Financial turmoil heralds return to Keynesianism
What lies behind the current financial crisis? Hillel Ticktin, editor of
Critique, spoke to Peter Manson
Q: You have described the current situation as a “turning point”. Can
you explain what you mean?
A: The question at the moment is not really whether there is a downturn.
It is clear that is the case. The question is whether there is a
depression - and I think there is. If you read the Financial Times you
will see that this has become common ground amongst the right. It ought
to be common ground on the left as well.
The right is citing the fact that the government has had to intervene.

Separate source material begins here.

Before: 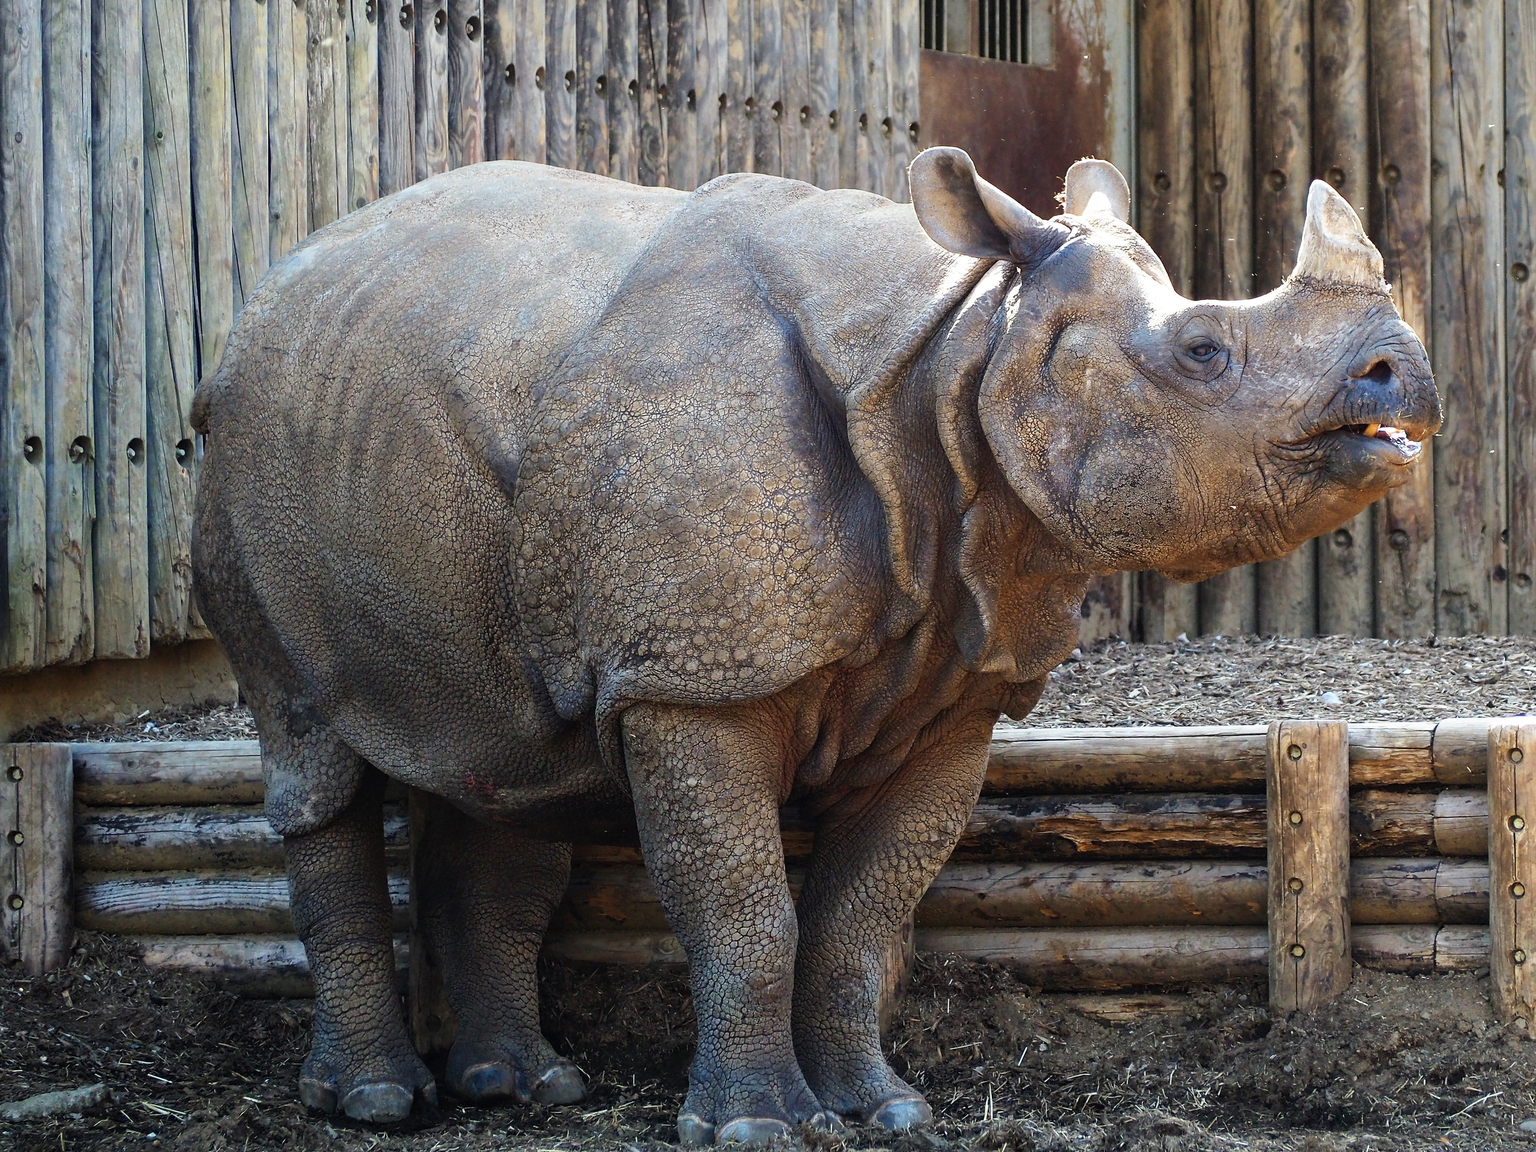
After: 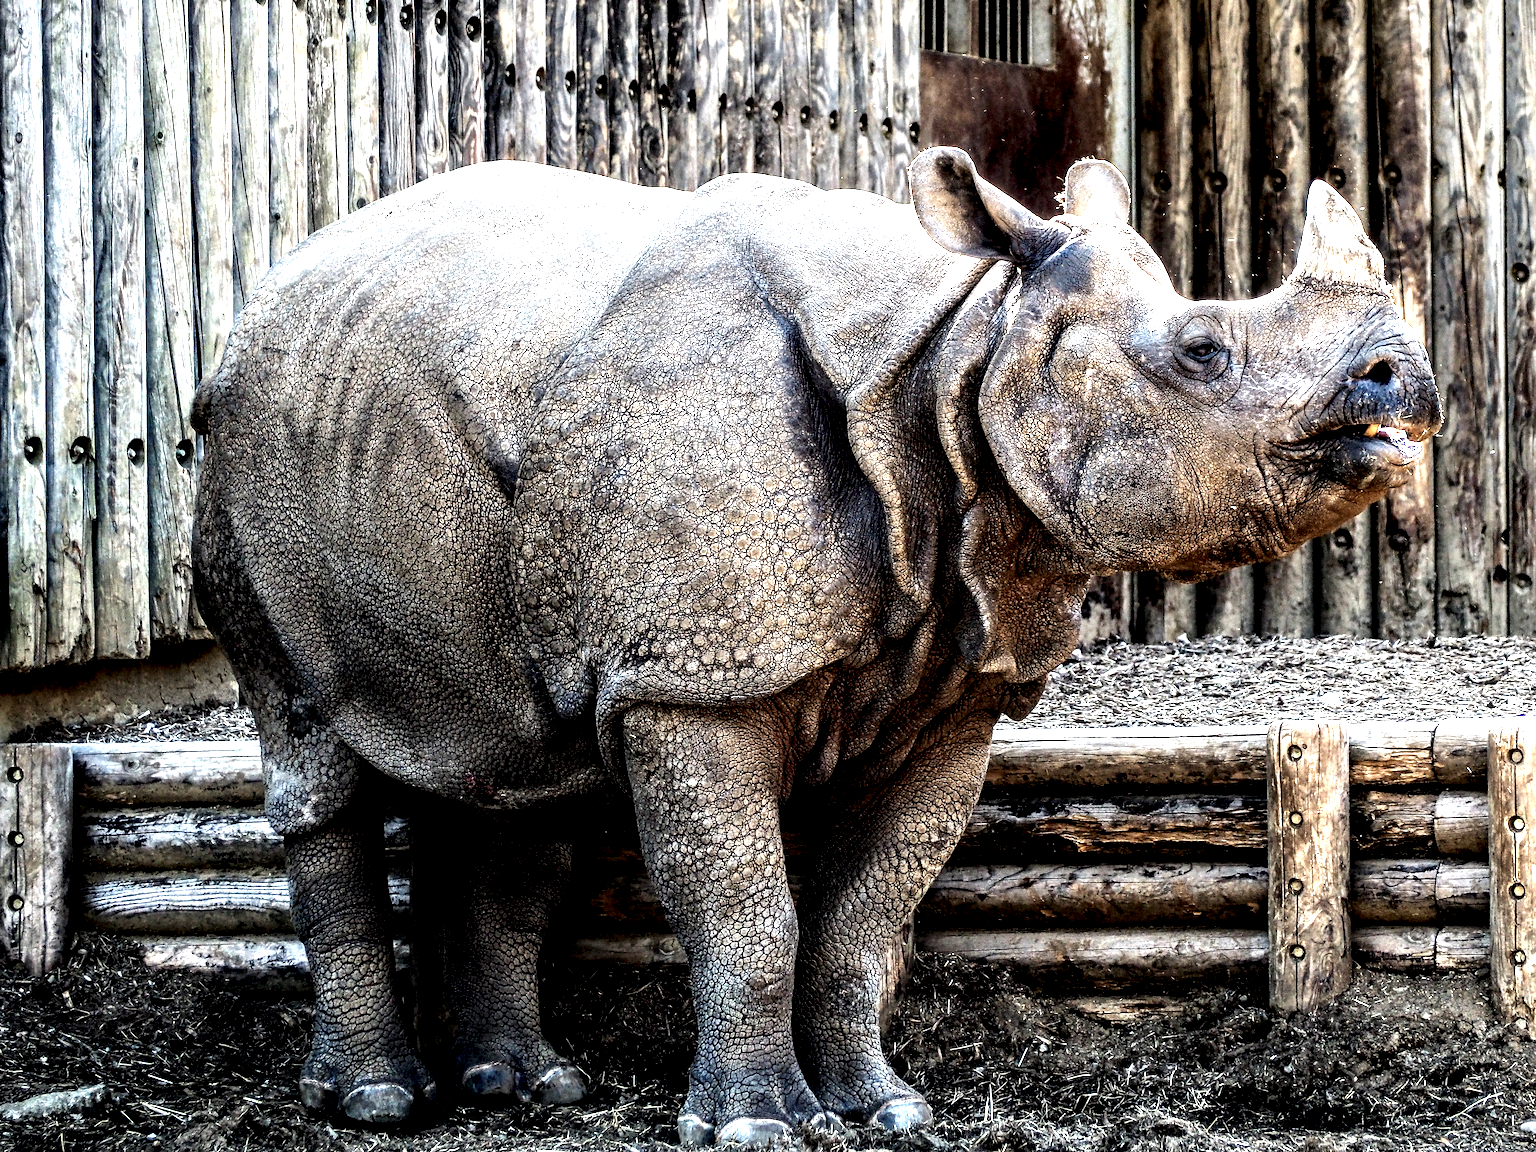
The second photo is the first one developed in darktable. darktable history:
local contrast: highlights 111%, shadows 45%, detail 293%
exposure: exposure 0.162 EV, compensate highlight preservation false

For the last 20 years the mantra has been that the market will solve
everything through self-regulation and the government does not
intervene. That whole argument has collapsed and clearly policy will
have to change.
We must examine why this is so. What is happening now is not the same as
the recurring post-war cycle. One must make a distinction between a
cycle and a crisis. The left has been wrong to refer to every downturn
in this way. A crisis can only be that of the system, in which the
ruling class cannot rule in the old way and is actually threatened by
the working class - that is the meaning of it. At the moment there is no
actual threat from the working class, but the potential is certainly there.
Traditionally when Marxists have talked about a crisis of capitalism
that has not necessarily been connected with a movement from the working
class, has it?
People have used it in that way - wrongly - although I do not think that
was true for Marx, Lenin or Trotsky. How can any system be in crisis
unless it is under threat? The term has been used so loosely by the
left, it has been unclear what it has actually meant.